ME: This is an awesome chart, but you’re banking on Florida scoring 21 points routinely under Roper. I agree with pretty much all you’ve said about Florida being in great shape if they score 21, and the chart admittedly makes me feel more confident in those chances, but how do we know they will routinely score 21? Especially with teams like Alabama, LSU and FSU on the schedule. That’s three losses right there, and leaves Muschamp with absolutely no margin for error.
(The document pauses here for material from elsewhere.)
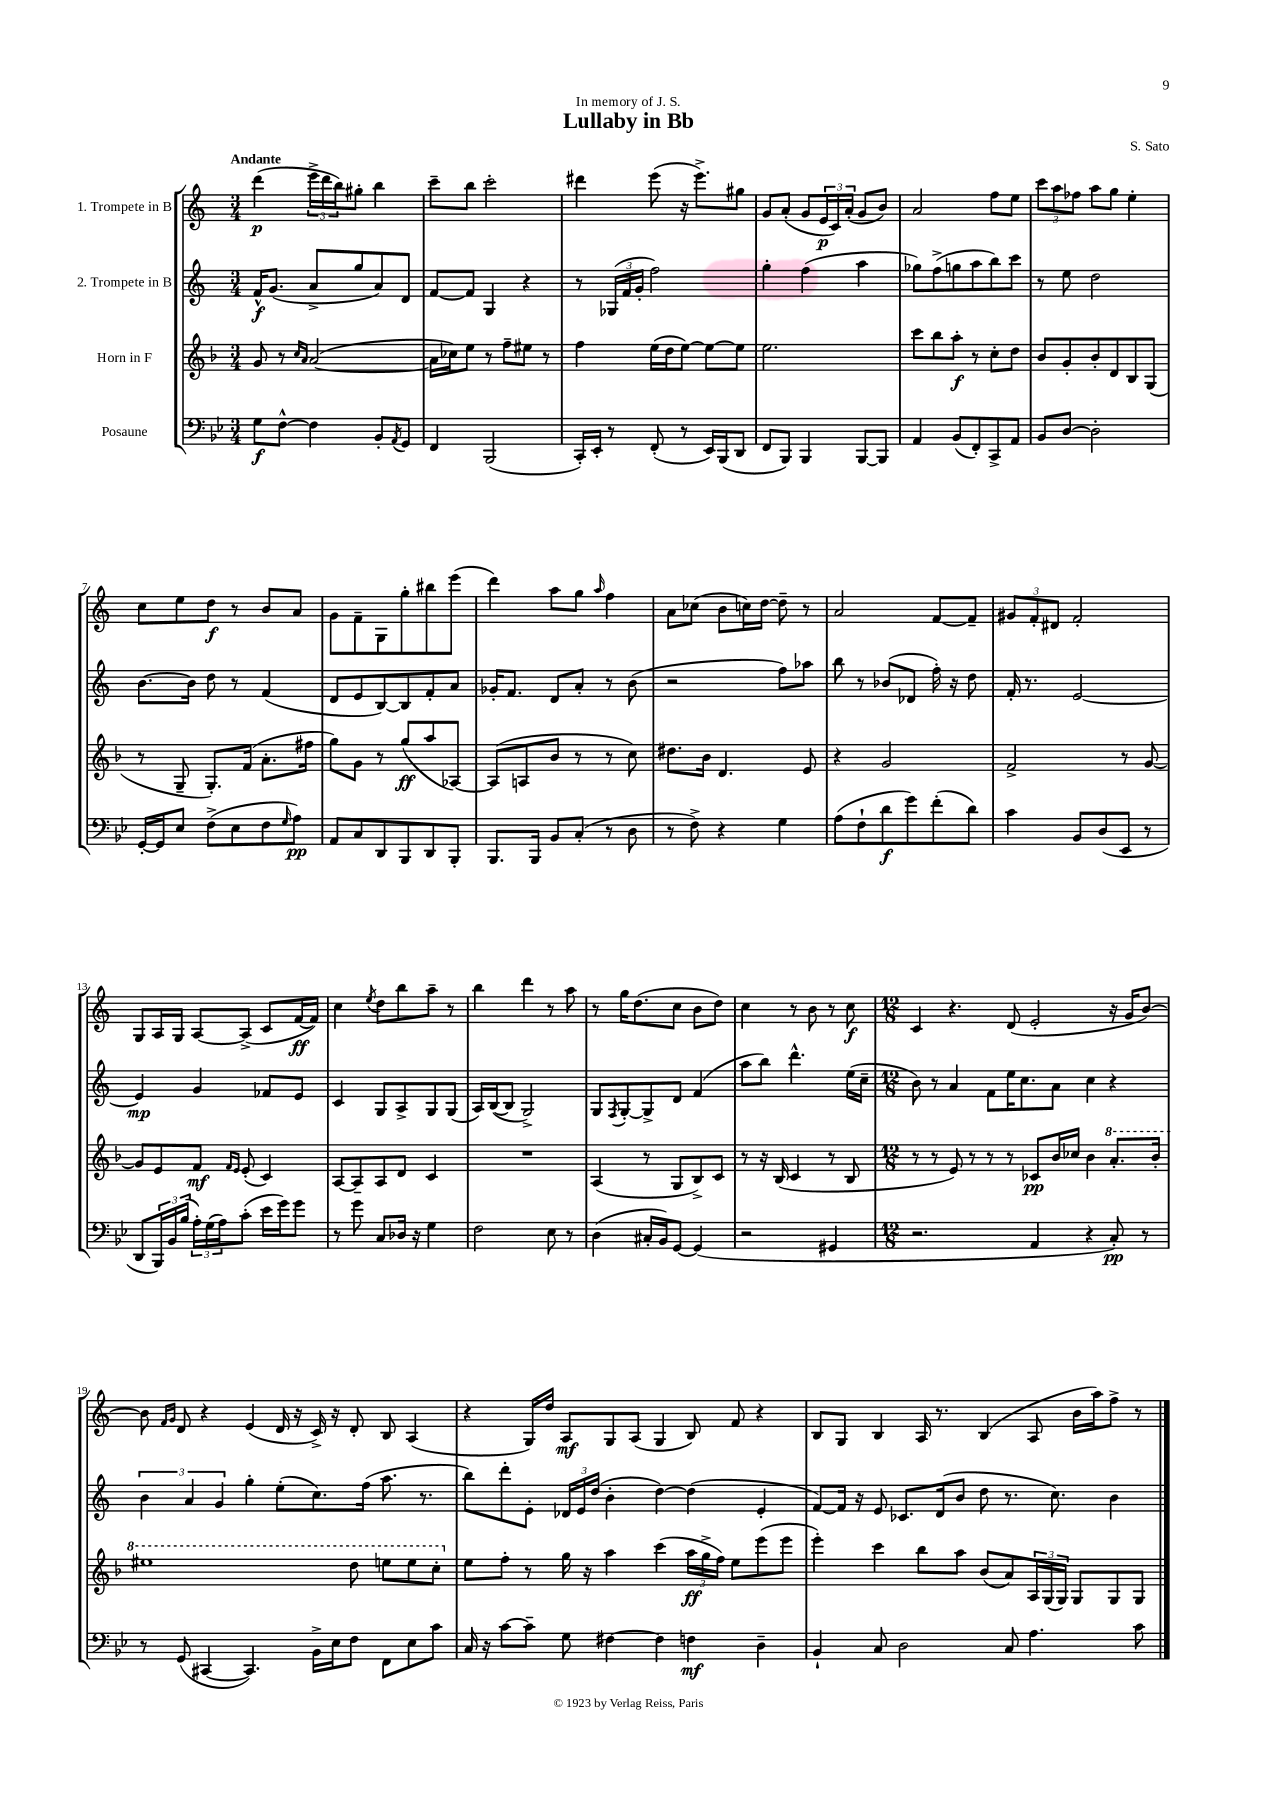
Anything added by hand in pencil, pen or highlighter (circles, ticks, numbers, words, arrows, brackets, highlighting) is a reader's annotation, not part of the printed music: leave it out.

I’ll also remind you that Roper has a very short leash, not so much because he’s expected to make the offense explosive so quickly but more because Muschamp’s leash is even shorter in Gainesville, whether Jeremy Foley wants to admit it publicly or not. I do honestly believe Roper could be a decent offensive coordinator if given time, but he may not be if the offense sputters in year one, and Muschamp gets fired because of that, and then the new head coach doesn’t retain him.
Yet, as you pointed out, he doesn’t have the pieces in place to do it. Other than Kelvin Taylor, who can Roper possibly expect to generate a huge spark into the offense? I do believe Driskel is better than some fans give him credit for, but with no receivers of good quality to help him out, he’s going to be rendered useless. So Roper’s going to have to try to force some round pegs into square holes and desperately try to manufacture some points. Not that this is his fault, of course; that’s what happens when you go work for a coach who refused to fire his previous offensive coordinator until it was way too late, and that’s also what happens when you work for a team that was 4-8 the year before. But he took the job, and- right or wrong (and I believe it’s wrong)- that’s the set of expectations he’s got to deal with.
So to recap that: Roper, through no fault of his own, is in a position where he has to create an explosive offense in year one, but he doesn’t have nearly enough playmakers to do it. This absurd Catch-22 pretty much ensures he’s not going to be very successful. Again, I’ll reiterate: I’m not saying he’s a bad coordinator, or that he couldn’t be successful if given time to build the offense with his own recruits, but he just doesn’t have that time because of the perilous position of Will Muschamp’s job security at the moment.
I suppose it’s possible Florida could win 8 games, but that’s not going to be enough. With the hole Muschamp dug for himself in 2013, he’s going to have to go 10-2 with a mandatory win over Georgia, and win the SEC East to keep his job, or 9-3 at the absolute worst with a win over Georgia. I just don’t see that happening.
ME: You think Florida loses to South Carolina? Funny, that’s the one game I think Florida will be the underdog in and win.
A couple weeks ago, I did my game by game picks and had Florida at 6-6, losing to Alabama, LSU, Vanderbilt, Georgia, Missouri and FSU. I’ll keep everything the same, except I’ll change Vanderbilt to a win because of the departure of James Franklin. I’m not sure if Vandy can get somebody with as much energy and talent as Franklin, though since he raised the brand name of Vanderbilt, maybe they can.
Having said that, I can easily see Florida losing on the road to a much improved Tennessee team. But I’ll stay with 7-5 for now as my official prediction.